I also doubt that there will have to be no theory. While you can analyze huge datasets and look for correlations, you probably need a theory to give you an idea of what data you should collect. Imagine if you tried to build the Large Hadron Collider without any particle physics theory to guide you in the design? How do you decide how to build it and what you should look for? If you build it on a hunch, you might stumble onto some really interesting things, but in most cases it will probably be an expensive collection of nothing special...

tyn · on June 29, 2008

"There was no theory of Chinese, no understanding.
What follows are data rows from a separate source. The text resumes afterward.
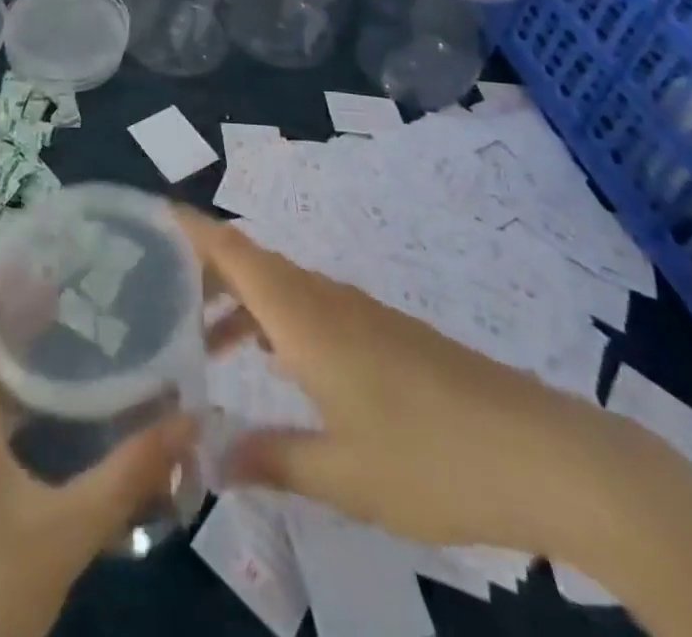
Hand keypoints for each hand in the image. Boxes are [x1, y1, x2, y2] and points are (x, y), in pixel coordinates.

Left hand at [0, 290, 194, 636]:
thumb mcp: (66, 530)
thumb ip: (128, 474)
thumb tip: (191, 419)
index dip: (1, 274)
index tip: (54, 256)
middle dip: (24, 303)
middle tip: (84, 286)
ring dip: (24, 345)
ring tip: (83, 326)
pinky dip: (22, 389)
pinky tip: (66, 403)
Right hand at [182, 205, 617, 554]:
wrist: (543, 453)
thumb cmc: (432, 458)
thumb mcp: (343, 474)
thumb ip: (271, 458)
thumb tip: (208, 458)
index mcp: (304, 315)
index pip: (233, 250)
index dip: (188, 228)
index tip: (148, 216)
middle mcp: (324, 298)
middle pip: (249, 261)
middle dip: (200, 270)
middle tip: (153, 296)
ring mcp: (357, 312)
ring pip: (278, 286)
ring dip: (236, 302)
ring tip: (200, 344)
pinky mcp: (382, 332)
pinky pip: (308, 307)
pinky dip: (272, 320)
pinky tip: (271, 365)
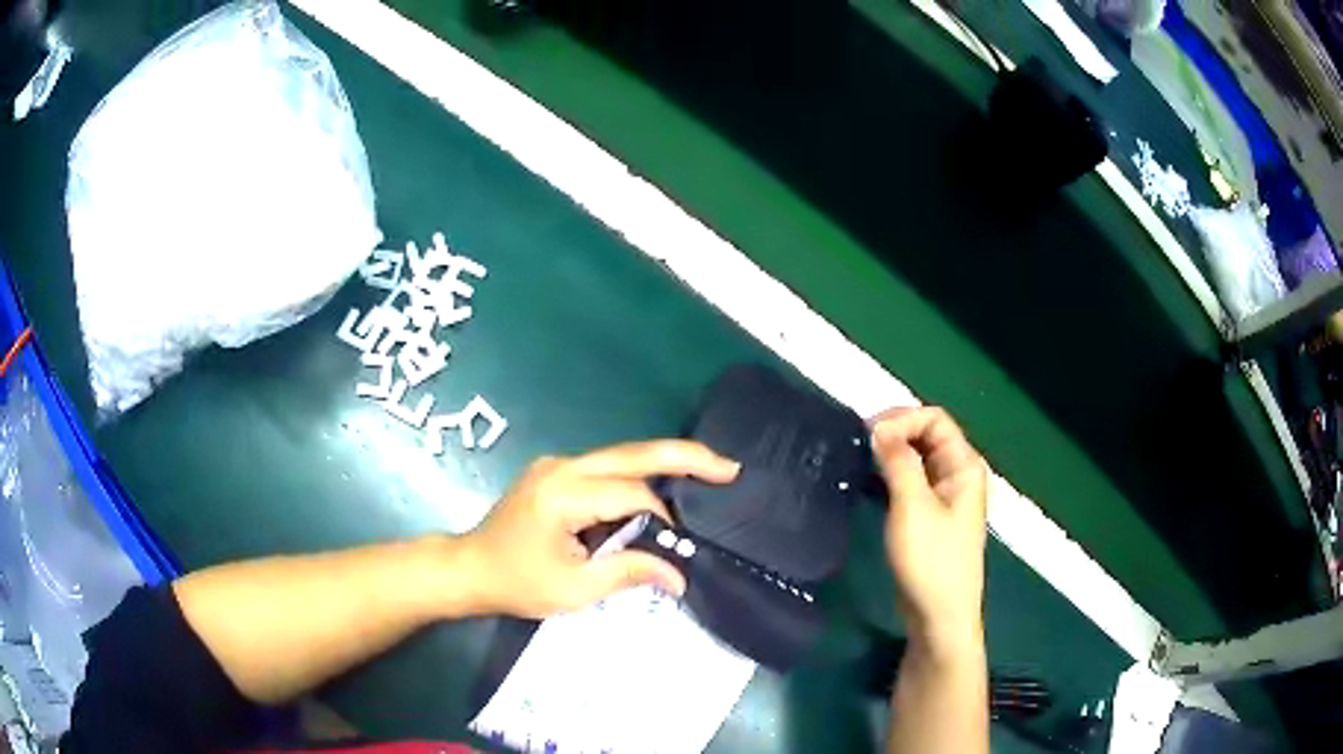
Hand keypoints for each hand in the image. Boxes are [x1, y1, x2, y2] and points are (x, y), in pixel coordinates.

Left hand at [458, 440, 739, 618]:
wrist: (469, 568)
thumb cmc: (517, 583)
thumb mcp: (573, 589)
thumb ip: (628, 573)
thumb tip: (680, 576)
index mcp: (562, 493)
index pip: (630, 494)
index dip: (660, 518)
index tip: (673, 547)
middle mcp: (562, 466)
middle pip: (633, 452)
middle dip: (685, 456)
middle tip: (729, 467)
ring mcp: (557, 464)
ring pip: (622, 455)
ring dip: (664, 463)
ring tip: (707, 472)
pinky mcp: (556, 472)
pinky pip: (606, 467)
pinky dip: (638, 475)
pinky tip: (662, 486)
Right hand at [870, 407, 987, 653]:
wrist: (939, 616)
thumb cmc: (931, 561)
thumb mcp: (912, 507)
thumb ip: (898, 461)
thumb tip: (879, 427)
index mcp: (964, 466)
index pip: (935, 419)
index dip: (903, 418)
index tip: (868, 435)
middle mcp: (959, 474)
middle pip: (928, 434)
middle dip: (895, 432)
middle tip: (859, 445)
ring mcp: (946, 496)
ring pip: (919, 459)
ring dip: (892, 454)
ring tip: (860, 461)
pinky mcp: (931, 516)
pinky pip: (913, 481)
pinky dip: (892, 475)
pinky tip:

Just data. (If anyone ever wanted a disproof of Searle's riddle of the Chinese Room, here it is.)

Shouldn't this be a 'proof' instead of 'disproof'?

hugh · on June 29, 2008

Well,

(a) You can't prove or disprove a riddle

(b) The Chinese Room isn't a riddle, it's a thought experiment

(c) You can't prove or disprove a thought experiment

(d) You might be able to prove or disprove the point that Searle was trying to make by using the Chinese Room, except his point was about consciousness (or even Consciousness), not about machine translation, so ultimately the parenthetical statement seems to be pretty meaningless no matter whether you make it "proof" or "disproof"

tyn · on June 30, 2008

Searle expands on consciousness in his chinese room paper but the main point of the thought experment is that you can have a conversation that sounds intelligent without having any understanding at all of what you say and what you are being told (in other words: passing the Turing test does not imply intelligence).

hugh · on June 30, 2008

You're probably right, it's probably more about intelligence than consciousness (I haven't read it for a long time).

Anyway, it's certainly not about machine translation.

schtog · on June 29, 2008

Yes i noticed the same thing. I doubt the author made a mistake though, didnt seem to understand better.

pixcavator · on June 29, 2008

The author should have applied the "Google's spell checker" to his own article: "this emerging method... will compliment established theory-driven science".